Task directions:
When you retype the records that follow, keep each word as it is and drop any pictures.

Provided entries:

[Start of Attachment]

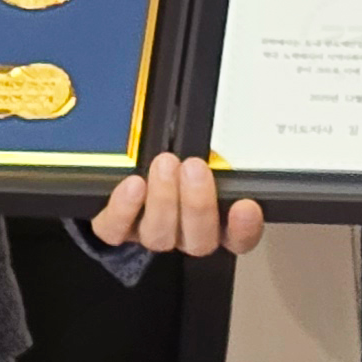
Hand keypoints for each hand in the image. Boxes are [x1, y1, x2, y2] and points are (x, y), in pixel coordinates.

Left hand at [89, 151, 265, 255]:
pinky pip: (116, 229)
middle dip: (198, 204)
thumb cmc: (175, 161)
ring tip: (164, 165)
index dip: (244, 228)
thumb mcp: (204, 150)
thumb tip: (231, 122)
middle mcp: (184, 233)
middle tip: (196, 168)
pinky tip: (133, 185)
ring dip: (163, 199)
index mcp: (215, 222)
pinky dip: (124, 208)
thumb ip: (217, 151)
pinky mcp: (116, 229)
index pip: (239, 238)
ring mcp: (150, 233)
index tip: (245, 206)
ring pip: (159, 235)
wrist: (120, 179)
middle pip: (199, 239)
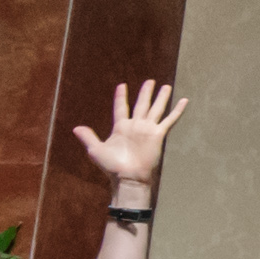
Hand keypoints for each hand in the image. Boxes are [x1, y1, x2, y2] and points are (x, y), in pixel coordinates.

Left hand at [69, 78, 187, 192]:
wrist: (128, 177)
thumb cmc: (112, 166)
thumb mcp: (96, 150)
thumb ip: (88, 137)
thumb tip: (75, 128)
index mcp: (121, 127)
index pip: (121, 108)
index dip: (121, 97)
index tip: (122, 85)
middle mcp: (135, 125)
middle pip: (142, 104)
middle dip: (145, 93)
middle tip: (150, 81)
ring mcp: (148, 129)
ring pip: (156, 108)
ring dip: (161, 98)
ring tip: (166, 86)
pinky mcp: (158, 134)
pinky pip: (169, 120)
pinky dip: (177, 110)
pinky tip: (184, 101)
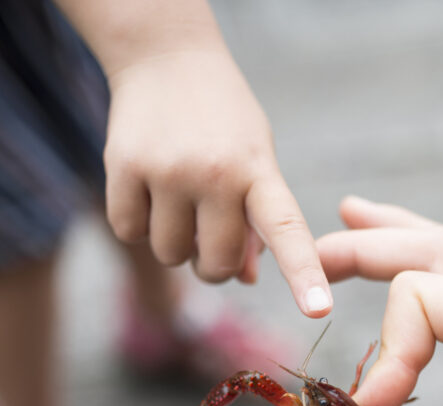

[End of Attachment]

Task solution:
Hand keypoints for each hand in the image. Boxes are [x1, y1, x2, y2] and points are (x, y), in pixel coordinates.

Left hand at [89, 151, 265, 255]:
pinky pip: (116, 229)
middle dip: (198, 204)
thumb cmc: (175, 161)
ring tip: (164, 165)
index dip: (244, 228)
thumb mcp: (204, 150)
thumb tip: (231, 122)
middle mcp: (184, 233)
middle tip: (196, 168)
pinky tip: (133, 185)
ring dip: (163, 199)
index mcp: (215, 222)
pinky dip: (124, 208)
thumb ip: (217, 151)
pinky mcp: (116, 229)
index pip: (239, 238)
ring mcp: (150, 233)
index tip: (245, 206)
ring pip: (159, 235)
wrist: (120, 179)
middle pip: (199, 239)
Hand keypoints for each hand in the image. Boxes are [x1, y1, x2, y2] and points are (x, y), in pixel coordinates.

Left hand at [69, 78, 187, 192]:
wrist: (128, 177)
thumb cmc: (112, 166)
thumb mcp: (96, 150)
thumb ip: (88, 137)
thumb tip: (75, 128)
index mcp: (121, 127)
index pip: (121, 108)
index dip: (121, 97)
index tip: (122, 85)
middle mcp: (135, 125)
middle pip: (142, 104)
middle dip: (145, 93)
middle tip: (150, 81)
ring mcp: (148, 129)
ring pip: (156, 108)
ring dip: (161, 98)
ring tip: (166, 86)
pinky mcp: (158, 134)
pinky pip: (169, 120)
pinky dip: (177, 110)
pinky tip: (184, 101)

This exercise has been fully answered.